### What is required
Using the records below, give the number of lines where the string "Right" shows up. Add nothing to it.

_ _ _ _

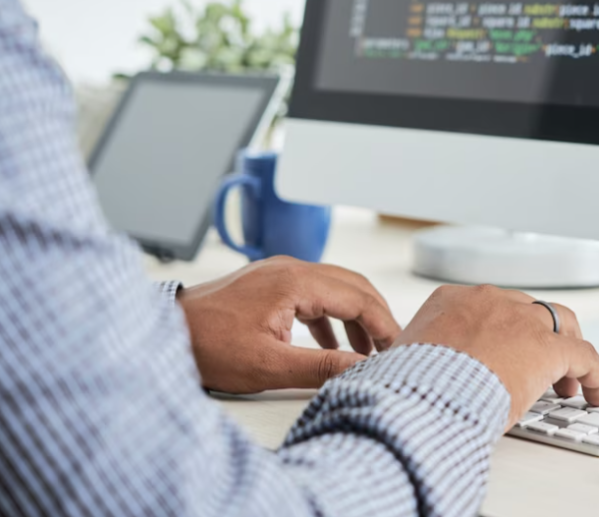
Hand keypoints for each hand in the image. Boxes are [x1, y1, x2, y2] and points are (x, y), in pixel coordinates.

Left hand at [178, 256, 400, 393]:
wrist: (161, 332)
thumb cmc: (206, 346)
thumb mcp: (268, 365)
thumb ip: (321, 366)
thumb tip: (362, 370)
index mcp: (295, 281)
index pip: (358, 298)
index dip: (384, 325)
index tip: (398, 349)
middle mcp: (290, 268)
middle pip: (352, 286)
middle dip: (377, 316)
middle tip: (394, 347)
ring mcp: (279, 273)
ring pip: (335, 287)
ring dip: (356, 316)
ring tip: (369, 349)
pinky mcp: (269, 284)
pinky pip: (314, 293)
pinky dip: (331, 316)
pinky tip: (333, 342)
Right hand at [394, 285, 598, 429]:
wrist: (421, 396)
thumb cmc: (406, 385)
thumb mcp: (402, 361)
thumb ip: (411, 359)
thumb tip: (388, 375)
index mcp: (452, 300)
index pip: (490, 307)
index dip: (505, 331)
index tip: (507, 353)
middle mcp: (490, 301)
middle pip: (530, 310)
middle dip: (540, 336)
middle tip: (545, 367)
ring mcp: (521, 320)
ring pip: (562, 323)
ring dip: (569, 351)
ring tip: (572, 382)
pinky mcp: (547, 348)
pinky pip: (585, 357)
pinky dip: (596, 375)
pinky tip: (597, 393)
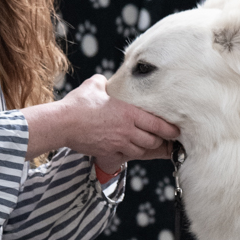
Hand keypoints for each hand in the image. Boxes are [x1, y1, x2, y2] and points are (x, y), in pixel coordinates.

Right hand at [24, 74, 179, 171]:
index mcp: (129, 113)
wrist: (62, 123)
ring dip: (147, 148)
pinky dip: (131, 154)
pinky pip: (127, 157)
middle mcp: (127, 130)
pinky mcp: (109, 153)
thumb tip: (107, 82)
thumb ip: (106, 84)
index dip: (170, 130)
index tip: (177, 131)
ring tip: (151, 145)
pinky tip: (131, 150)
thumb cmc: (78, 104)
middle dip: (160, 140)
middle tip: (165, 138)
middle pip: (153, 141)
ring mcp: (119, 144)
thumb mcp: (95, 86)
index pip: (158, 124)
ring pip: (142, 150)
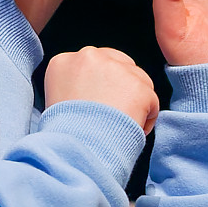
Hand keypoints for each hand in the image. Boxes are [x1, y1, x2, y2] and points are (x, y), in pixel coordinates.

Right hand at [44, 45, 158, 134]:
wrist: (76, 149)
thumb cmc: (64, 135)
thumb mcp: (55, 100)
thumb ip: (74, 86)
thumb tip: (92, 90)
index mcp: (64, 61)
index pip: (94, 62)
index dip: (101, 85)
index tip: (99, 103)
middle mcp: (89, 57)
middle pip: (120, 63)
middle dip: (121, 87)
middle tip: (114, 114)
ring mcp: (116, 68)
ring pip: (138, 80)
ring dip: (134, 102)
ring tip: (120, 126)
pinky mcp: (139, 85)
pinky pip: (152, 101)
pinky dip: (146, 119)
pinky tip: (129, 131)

_ _ _ _

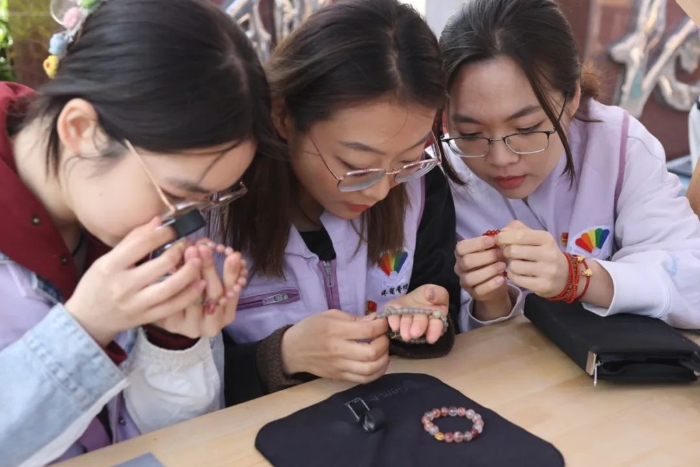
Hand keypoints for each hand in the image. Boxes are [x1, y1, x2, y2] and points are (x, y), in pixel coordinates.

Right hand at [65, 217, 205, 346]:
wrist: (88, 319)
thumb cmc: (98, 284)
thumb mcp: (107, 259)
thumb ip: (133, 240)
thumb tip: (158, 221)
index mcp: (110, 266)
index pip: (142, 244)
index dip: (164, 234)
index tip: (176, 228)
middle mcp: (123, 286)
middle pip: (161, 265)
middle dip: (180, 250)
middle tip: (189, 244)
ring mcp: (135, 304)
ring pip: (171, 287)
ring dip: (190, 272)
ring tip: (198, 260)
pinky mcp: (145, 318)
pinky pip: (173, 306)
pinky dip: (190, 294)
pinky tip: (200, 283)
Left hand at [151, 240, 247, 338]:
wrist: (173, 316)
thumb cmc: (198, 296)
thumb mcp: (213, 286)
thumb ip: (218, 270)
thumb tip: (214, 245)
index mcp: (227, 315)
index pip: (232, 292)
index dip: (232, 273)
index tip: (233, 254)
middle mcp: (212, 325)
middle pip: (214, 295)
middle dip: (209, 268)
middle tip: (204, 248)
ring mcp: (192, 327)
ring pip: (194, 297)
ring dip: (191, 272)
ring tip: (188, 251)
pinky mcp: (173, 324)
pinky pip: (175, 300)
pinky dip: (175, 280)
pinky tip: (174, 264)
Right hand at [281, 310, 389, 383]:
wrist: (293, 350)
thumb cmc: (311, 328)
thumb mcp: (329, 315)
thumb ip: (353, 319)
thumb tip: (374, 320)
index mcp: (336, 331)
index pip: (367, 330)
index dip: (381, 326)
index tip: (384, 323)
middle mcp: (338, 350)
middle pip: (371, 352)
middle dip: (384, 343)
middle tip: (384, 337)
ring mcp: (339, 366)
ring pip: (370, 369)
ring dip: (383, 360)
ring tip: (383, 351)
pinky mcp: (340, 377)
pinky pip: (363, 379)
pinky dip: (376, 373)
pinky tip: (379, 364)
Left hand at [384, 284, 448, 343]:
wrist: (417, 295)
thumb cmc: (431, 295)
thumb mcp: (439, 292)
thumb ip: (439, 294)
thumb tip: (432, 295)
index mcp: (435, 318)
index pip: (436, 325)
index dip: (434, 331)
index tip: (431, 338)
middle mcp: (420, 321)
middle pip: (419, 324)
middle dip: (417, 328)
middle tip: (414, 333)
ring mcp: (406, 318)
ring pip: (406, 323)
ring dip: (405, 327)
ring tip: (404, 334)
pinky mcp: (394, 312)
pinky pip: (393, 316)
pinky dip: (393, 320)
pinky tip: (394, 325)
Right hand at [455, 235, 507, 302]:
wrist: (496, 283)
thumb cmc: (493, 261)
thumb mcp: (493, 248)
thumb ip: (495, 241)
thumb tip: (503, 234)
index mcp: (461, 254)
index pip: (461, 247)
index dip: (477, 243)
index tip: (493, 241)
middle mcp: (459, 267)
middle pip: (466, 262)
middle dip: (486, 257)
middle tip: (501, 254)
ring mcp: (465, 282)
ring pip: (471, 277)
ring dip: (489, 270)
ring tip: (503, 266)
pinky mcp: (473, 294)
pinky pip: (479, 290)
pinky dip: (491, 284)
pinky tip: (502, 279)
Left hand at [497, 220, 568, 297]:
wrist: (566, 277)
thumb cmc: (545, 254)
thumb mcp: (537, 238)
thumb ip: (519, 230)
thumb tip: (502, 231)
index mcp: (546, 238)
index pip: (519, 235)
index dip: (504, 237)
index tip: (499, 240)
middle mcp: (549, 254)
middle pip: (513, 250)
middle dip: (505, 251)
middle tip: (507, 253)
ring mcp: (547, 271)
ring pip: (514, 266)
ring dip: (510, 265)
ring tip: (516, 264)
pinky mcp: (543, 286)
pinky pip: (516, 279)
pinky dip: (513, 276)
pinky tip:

_ _ _ _

### Result of the exercise
6